Anyone who knows me will tell you that I can pour over old photographs of this area for hours.  My husband will joke, “Don’t get her started talking about the history of our house! You’ll never escape!” As I do errands on Germantown Avenue or walk through the Wissahickon, I like to imagine the people who have done the very same in years past, generations past. Who has enjoyed this very same view? Or opened this same shop door? We live in a community with such a rich history. It’s been a pleasure to have the opportunity to interview longtime residents for the Chestnut Hill Conservancy’s Oral History Project about their experiences. From members of old Philadelphia families to descendants of Irish and Italian immigrants, these are some of their remembrances of growing up here.

“My grandfather lived in Chestnut Hill. He was the only long living grandparent. He lived to be 100!  And he lived at 30 East Willow Grove Avenue. And my aunt Mary, she lived there with him. And my aunt Alice and my aunt Dorothy before they married, they lived there.”

Dr. Tom Fitzpatrick greets me at his door dressed in smart tweeds, looking like he just came in from a walk through the Irish countryside. He was born in Wyndmoor in 1924 and, other than his time away as a radio navigator in WWII, has lived here his whole life.

“My father had a grocery store. It was on Queen Street, just below Willow Grove Avenue. He serviced all the big estates back then. And it was the only grocery store for miles around, except Chestnut Hill.  Originally, he delivered with a horse and wagon. I have pictures. And he had a mare named Dolly. But then he moved up to a Ford. I used to ride with him to all these estates Stotesbury — we used to swim in the fountains! And the domestics, they knew my parents and they’d take you in and give you cake and milk and that sort of thing. It was a crime what happened to that place. They used to call it the Versailles of America. And they used to have parties there. And we commoners would gather at the big gate on Willow Grove Avenue to watch the hoi polloi come in for these three- or four-day parties.  Doris Duke and her gold Cadillac and General McArthur – they named a couple roads after them over there.”

I think it’s safe to say that the expansive 300-acre Stotesbury Estate in Wyndmoor left an impression on all who experienced it. Marjorie Pearson rode her horse there as a young girl.

“I had a very close friend who lived across Willow Grove Avenue and we were allowed to ride through the Stotesbury Estate. My mother and father, I remember, went to a dinner party there once. There was a wonderful little pond on their place where we used to ride our horses. Just go into the water and the horses would swim. We'd get soaking wet. It was amazing and they didn't mind people on their land. They were very accommodating if they were there.”

Born in 1928, Pearson grew up in Wyndmoor at Laverock Farm, the Norman-Revival manor house reimagined for her parents by Mellor, Meigs and Howe. It was awarded the 1925 Gold Medal for Excellence in Design by the Architectural League of New York.

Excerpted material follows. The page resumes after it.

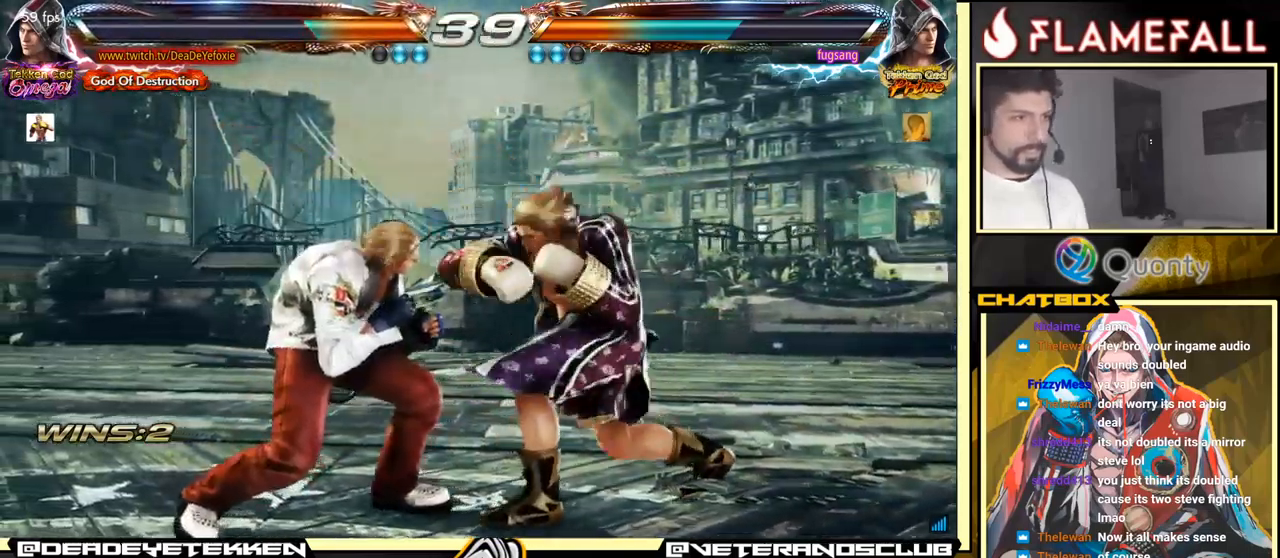
{"buttons": [], "left_stick": "right", "events": [[17, "A", "up"], [83, "left_stick", "down-right"], [300, "left_stick", "right"]]}
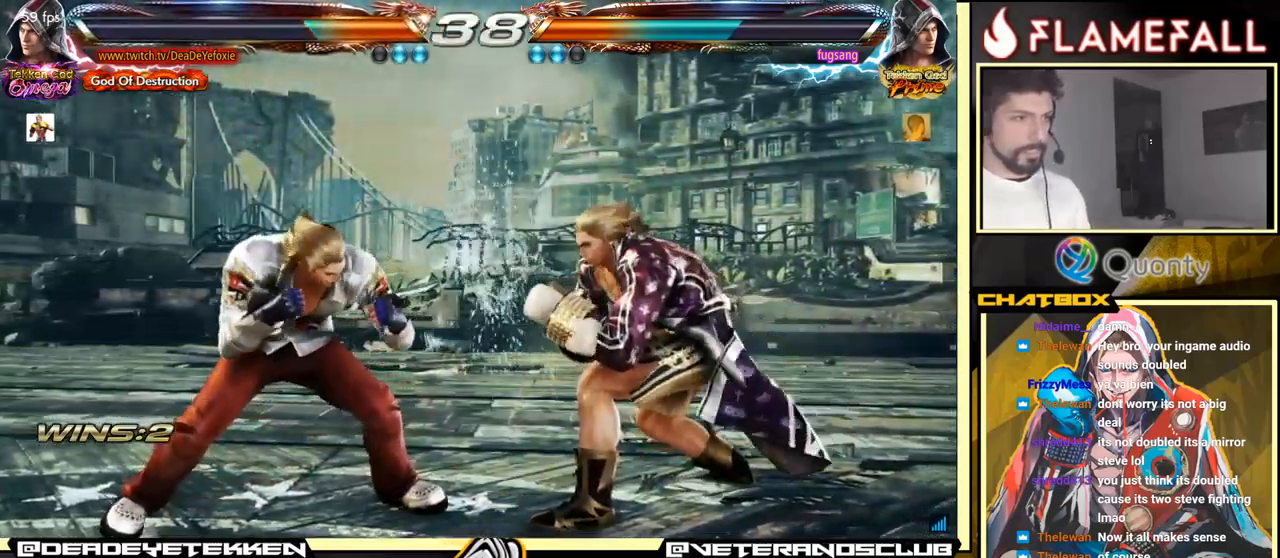
{"buttons": [], "left_stick": "center", "events": [[50, "left_stick", "center"], [133, "left_stick", "down-left"], [250, "left_stick", "right"], [467, "left_stick", "center"]]}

“It just was a charmed life, it seems to me. We had this big house. We had maids. I had a nanny. We had horses and cows and pigs and chickens. I had my own little white pony called Napoleon. There are pictures of me riding with my father before school in the morning over all the fields, which are now covered with houses.”

When Pearson’s father died unexpectedly in 1946, the family sold Laverock Farm. But subsequent owners didn’t maintain it. Like Whitemarsh Hall on the Stotesbury Estate, it was eventually just abandoned.

“It lay empty for a couple of years and I remember going over there with my husband, just to show him, and the front door was open and there was SNOW in the hallway. And that just made me so sad that nobody cared. Some college kids lived there for a while. And then finally they tore it down, this beautiful place. You know there’s a whole book called An American Country Home.”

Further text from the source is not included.